Task prompt
Check each statement against the envelope scene. For each, answer yes or no and quote the words from the text that decide it.
1. Both envelopes are sealed with Clementine Kesh's mother's official emblem.
2. The first envelope bears the flame of a candle.
3. Clementine Kesh is certain who on Partizan counts as vulnerable people.

Page text
┌──

Austin: Clementine Kesh, it is the morning after Cymbidium’s wake, and your face is lit by the sun as a servant pulls open the curtains in your bedroom. Before you can even protest, a tray is placed on your lap, and the steam that rises from it carries the smell of a posh and hearty morning breakfast to your nose. 
As you gain your bearings and look down, you see that the tray also holds a silver platter, on which a pair of envelopes rest, both embellished with metallic trim and sealed with your mother’s official emblem. Each envelope also features a trio of very simple ideograms, symbols that convey complex meaning despite their plainness.
On the first envelope there is a fist, the reverse side of a coin, and a shipwreck, which you would wager means that it carries a mission about retrieving some sort of secret information about the destruction of Past. The other, which features icons of an iron gate, the flame of a candle, and the simple curve of a hill, is certainly about protecting some vulnerable people on their way somewhere, but — and maybe this speaks to a deficiency of knowledge — you aren’t really sure who exactly on Partizan qualifies as “vulnerable people.”
Which envelope do you take?

└──

Source material
┌──

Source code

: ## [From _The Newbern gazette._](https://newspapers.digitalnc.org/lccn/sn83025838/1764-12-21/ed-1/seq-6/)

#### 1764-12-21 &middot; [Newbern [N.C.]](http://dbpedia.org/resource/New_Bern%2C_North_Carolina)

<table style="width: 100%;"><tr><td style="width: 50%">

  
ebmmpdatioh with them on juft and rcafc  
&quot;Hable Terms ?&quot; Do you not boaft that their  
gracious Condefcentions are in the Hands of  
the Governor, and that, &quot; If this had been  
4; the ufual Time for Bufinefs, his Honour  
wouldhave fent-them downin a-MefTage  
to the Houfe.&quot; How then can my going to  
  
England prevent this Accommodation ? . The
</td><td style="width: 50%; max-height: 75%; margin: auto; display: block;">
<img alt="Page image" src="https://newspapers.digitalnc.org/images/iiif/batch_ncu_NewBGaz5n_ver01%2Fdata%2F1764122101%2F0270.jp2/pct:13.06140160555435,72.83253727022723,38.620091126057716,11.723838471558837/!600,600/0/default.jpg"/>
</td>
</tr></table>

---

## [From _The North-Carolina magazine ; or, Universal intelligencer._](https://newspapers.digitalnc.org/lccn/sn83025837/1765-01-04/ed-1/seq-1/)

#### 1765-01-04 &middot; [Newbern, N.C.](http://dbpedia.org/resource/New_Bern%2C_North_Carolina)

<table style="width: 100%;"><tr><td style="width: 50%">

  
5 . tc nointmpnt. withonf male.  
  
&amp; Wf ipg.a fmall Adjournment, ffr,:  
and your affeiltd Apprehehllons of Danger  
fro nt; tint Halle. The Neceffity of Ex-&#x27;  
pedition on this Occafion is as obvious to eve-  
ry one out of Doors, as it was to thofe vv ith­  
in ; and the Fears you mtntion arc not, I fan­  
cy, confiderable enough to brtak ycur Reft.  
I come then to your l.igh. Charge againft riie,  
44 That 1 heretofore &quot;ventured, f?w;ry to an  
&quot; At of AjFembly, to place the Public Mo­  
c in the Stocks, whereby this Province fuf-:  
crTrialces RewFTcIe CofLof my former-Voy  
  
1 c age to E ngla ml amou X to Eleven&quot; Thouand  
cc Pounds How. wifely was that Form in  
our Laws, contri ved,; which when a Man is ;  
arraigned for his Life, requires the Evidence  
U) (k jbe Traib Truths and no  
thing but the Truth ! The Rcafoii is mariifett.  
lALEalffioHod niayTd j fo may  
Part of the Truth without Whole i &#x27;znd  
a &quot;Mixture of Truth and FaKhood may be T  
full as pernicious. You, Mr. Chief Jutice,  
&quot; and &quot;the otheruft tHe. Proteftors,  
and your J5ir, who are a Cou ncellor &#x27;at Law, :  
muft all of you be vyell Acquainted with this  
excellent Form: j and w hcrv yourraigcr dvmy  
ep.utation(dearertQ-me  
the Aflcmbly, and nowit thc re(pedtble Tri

└──

Exercise solution
1. Yes: "sealed with your mother’s official emblem"
2. No: "On the first envelope there is a fist, the reverse side of a coin, and a shipwreck"
3. No: "you aren’t really sure who exactly on Partizan qualifies as “vulnerable people.”"